3. Les nouveaux risques exogènes
De même, il existe des risques nouveaux, exogènes à la décarbonation, que les assureurs vont devoir maîtriser. En effet, le changement climatique provoque une hausse de fréquence de phénomènes météorologiques de puissance exceptionnelle. Les assureurs devront donc adopter une approche proactive et holistique pour gérer les risques de pertes dans le secteur maritime (corps et/ou facultés) liés à des phénomènes météorologiques de plus en plus sérieux.
IV. Une prévention à revoir
En résumé, les risques de la décarbonation maritime sont multiples et d’importants défis technologiques sont à relever. Les assureurs ont un rôle important à jouer pour élaborer des solutions adaptées pour couvrir ces risques. Cela implique une évaluation minutieuse de ces derniers et la mise en place de mesures de prévention et de protection adéquates pour assurer la sécurité des opérations maritimes tout en minimisant les impacts financiers en cas d’incidents. La décarbonation des navires peut potentiellement engendrer des sinistres de manière plus fréquente et plus complexe à gérer. Les ajustements à venir dans les processus de gestion des sinistres et la formation d’experts seront décisifs de la capacité de réponse aux besoins des assurés.
En outre, la prévention de ces nouveaux risques implique des essais rigoureux et des évaluations régulières des navires afin de s’assurer de leur conformité aux normes et régulations. Cela inclut des tests de résistance et de durabilité permettant de vérifier la résistance des navires aux diverses conditions maritimes et aux contraintes opérationnelles. Ainsi, la simulation de scénarios d’urgence devient un élément clé de la prévention, évaluant l’efficacité des procédures de sécurité et d’intervention en cas de sinistre. Enfin, des audits et inspections régulières doivent être menés pour identifier les éventuels défauts et dégradations dans les équipements et systèmes, pour intervenir en amont de la survenue de problèmes majeurs.
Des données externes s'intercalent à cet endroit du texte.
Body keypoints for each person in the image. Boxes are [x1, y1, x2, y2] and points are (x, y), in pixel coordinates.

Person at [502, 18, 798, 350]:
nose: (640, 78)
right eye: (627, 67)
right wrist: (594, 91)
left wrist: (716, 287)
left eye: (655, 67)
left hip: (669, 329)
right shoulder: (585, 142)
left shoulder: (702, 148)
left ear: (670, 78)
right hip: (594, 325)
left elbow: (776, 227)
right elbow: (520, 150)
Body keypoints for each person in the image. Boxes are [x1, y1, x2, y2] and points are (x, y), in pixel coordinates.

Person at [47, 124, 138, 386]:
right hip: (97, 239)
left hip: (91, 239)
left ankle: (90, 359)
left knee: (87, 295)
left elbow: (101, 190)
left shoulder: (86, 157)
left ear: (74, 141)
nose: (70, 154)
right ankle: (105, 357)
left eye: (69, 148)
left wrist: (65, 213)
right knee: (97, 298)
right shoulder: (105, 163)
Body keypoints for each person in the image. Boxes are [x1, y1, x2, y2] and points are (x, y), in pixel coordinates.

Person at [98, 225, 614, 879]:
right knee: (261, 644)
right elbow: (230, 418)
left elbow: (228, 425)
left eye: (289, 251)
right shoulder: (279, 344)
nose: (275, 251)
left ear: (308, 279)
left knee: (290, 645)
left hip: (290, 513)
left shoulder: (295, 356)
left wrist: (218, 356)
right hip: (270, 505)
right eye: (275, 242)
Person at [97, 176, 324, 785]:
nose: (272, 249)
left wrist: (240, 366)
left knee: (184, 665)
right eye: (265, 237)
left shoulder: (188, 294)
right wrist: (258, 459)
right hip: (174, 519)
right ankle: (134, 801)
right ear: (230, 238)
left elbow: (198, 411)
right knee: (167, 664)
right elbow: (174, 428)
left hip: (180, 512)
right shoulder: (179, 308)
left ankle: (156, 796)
L’application d’un plan de prévention rigoureux lors de la souscription d’une assurance maritime est cruciale pour une évaluation précise du risque. Ce processus permet à la fois de vérifier l’état du navire et de ses équipements ainsi que d’identifier de potentiels problèmes techniques pouvant augmenter la probabilité d’accidents. Une compréhension des risques associés à chaque navire permet aux assureurs de proposer des polices adaptées, équilibrant le coût de l’assurance avec le niveau de risque pris.
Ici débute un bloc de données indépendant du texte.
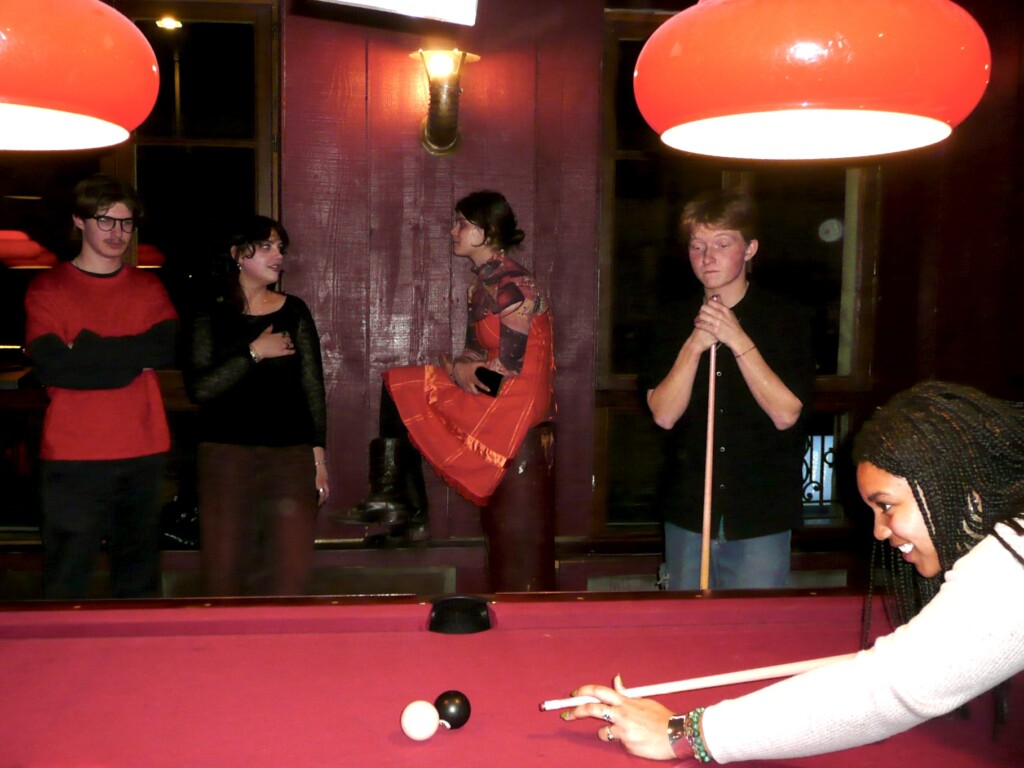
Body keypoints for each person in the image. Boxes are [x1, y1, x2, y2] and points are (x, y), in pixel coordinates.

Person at [562, 381, 1024, 762]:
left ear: (966, 489)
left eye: (887, 507)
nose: (881, 532)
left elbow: (888, 689)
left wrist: (683, 731)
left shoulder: (1010, 567)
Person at [341, 190, 554, 539]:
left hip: (518, 394)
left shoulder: (513, 284)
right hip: (497, 381)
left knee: (404, 386)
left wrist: (458, 371)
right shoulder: (481, 284)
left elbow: (511, 365)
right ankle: (402, 506)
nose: (453, 231)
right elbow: (473, 350)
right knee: (400, 386)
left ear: (485, 232)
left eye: (461, 224)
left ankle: (401, 503)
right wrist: (460, 366)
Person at [641, 189, 813, 590]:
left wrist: (737, 339)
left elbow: (786, 413)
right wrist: (694, 345)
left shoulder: (785, 318)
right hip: (688, 510)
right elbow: (664, 414)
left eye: (722, 244)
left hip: (760, 512)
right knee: (689, 635)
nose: (707, 257)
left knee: (755, 636)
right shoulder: (669, 321)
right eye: (698, 246)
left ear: (750, 249)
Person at [24, 174, 178, 599]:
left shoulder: (148, 286)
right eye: (106, 221)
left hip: (143, 449)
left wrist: (87, 346)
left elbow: (165, 349)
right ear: (79, 221)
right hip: (73, 454)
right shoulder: (48, 287)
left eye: (126, 223)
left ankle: (141, 663)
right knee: (68, 574)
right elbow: (55, 368)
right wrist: (131, 360)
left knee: (140, 574)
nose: (118, 233)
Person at [185, 216, 328, 596]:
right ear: (237, 254)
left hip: (291, 457)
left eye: (280, 247)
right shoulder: (210, 312)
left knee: (290, 573)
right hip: (226, 457)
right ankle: (226, 653)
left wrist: (318, 459)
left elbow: (312, 388)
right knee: (225, 571)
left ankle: (283, 653)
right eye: (266, 246)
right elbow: (200, 388)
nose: (277, 254)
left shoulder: (293, 311)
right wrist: (254, 352)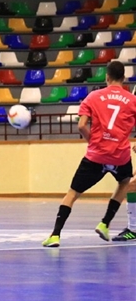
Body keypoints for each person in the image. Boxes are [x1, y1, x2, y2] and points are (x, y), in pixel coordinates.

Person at [43, 61, 136, 247]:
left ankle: (55, 235)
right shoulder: (132, 100)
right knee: (125, 182)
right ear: (124, 78)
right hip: (120, 155)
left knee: (73, 193)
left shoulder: (93, 97)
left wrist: (92, 141)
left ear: (107, 78)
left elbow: (81, 125)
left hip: (96, 155)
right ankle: (104, 223)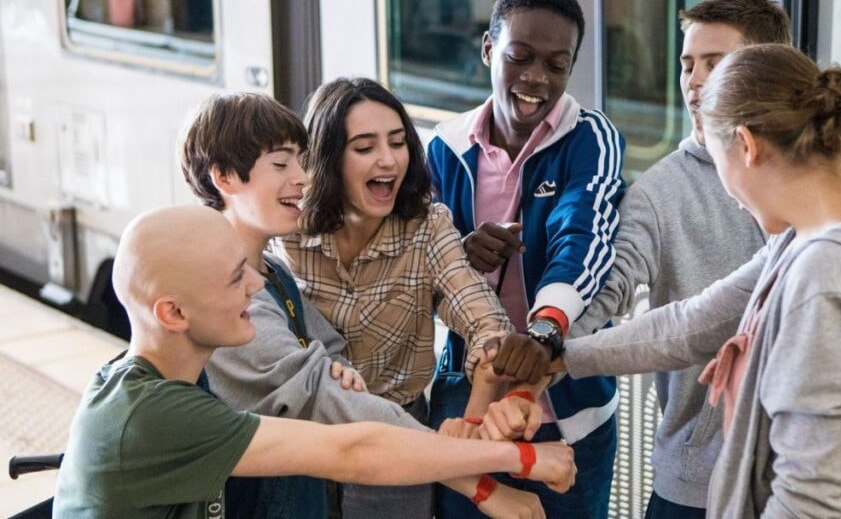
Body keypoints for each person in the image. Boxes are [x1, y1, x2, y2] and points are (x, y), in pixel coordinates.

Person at [538, 44, 841, 517]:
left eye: (720, 165)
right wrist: (564, 358)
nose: (733, 201)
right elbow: (699, 320)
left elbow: (806, 500)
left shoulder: (825, 279)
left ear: (747, 145)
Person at [52, 205, 576, 518]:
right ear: (173, 312)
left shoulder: (165, 384)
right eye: (237, 278)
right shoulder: (152, 417)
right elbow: (351, 449)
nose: (258, 285)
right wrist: (519, 462)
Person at [178, 92, 541, 518]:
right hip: (290, 471)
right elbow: (321, 393)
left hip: (373, 447)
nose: (301, 177)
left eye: (397, 142)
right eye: (282, 164)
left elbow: (329, 357)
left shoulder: (272, 272)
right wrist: (480, 481)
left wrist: (340, 371)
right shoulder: (231, 286)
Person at [571, 0, 791, 518]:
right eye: (687, 64)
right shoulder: (659, 191)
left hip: (794, 472)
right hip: (696, 484)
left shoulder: (814, 186)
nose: (693, 82)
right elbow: (612, 285)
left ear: (764, 73)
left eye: (714, 64)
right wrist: (552, 336)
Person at [428, 0, 625, 518]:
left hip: (565, 407)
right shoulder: (445, 148)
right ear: (490, 49)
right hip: (469, 391)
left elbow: (581, 234)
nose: (536, 78)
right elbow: (420, 258)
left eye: (557, 65)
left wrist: (544, 330)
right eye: (520, 56)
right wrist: (461, 256)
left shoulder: (591, 139)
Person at [269, 79, 522, 448]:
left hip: (399, 430)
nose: (388, 159)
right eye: (365, 147)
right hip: (305, 430)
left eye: (398, 142)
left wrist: (472, 431)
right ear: (329, 158)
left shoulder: (428, 227)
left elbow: (488, 326)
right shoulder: (289, 227)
V. Les bénéfices de la décarbonation
L’arrivée progressive de navires décarbonés sur le marché crée la demande pour des couvertures d’assurance adaptées. Actuellement, la flotte mondiale est seulement constituée de quelques navires décarbonés, donc une très faible proportion des milliers de navires voguant à travers les océans et mers du monde. Cette flotte mondiale, constituée d’environ 100 000 navires, devrait effectuer une transition vers la décarbonation d’ici 2050, afin de respecter les engagements du Net Zéro. Cependant, selon certains experts, la probabilité d’atteindre cet objectif est relativement faible. Bien que cet objectif soit probablement trop ambitieux, il constitue tout de même une opportunité commerciale majeure pour les assureurs maritimes.
De plus, l’arrivée de ces bateaux décarbonés va se faire en deux phases, la première en 2030 et la suivante en 2050, permettant ainsi aux assureurs d’ajuster leurs politiques de prise de risques et de développer des offres adaptées et spécifiques.
Pour conclure, nous retiendrons que les compagnies d’assurances maritimes peuvent tirer parti du besoin croissant et nouveau de couverture lié à la révolution technologique « verte » dans le transport maritime, en développant des produits d’assurances spécifiques pour les navires décarbonés. C’est donc une réelle opportunité pour les assureurs qui leur permettra d’attirer de nouveaux clients et d’augmenter la solidité et l’équilibre de leurs portefeuilles.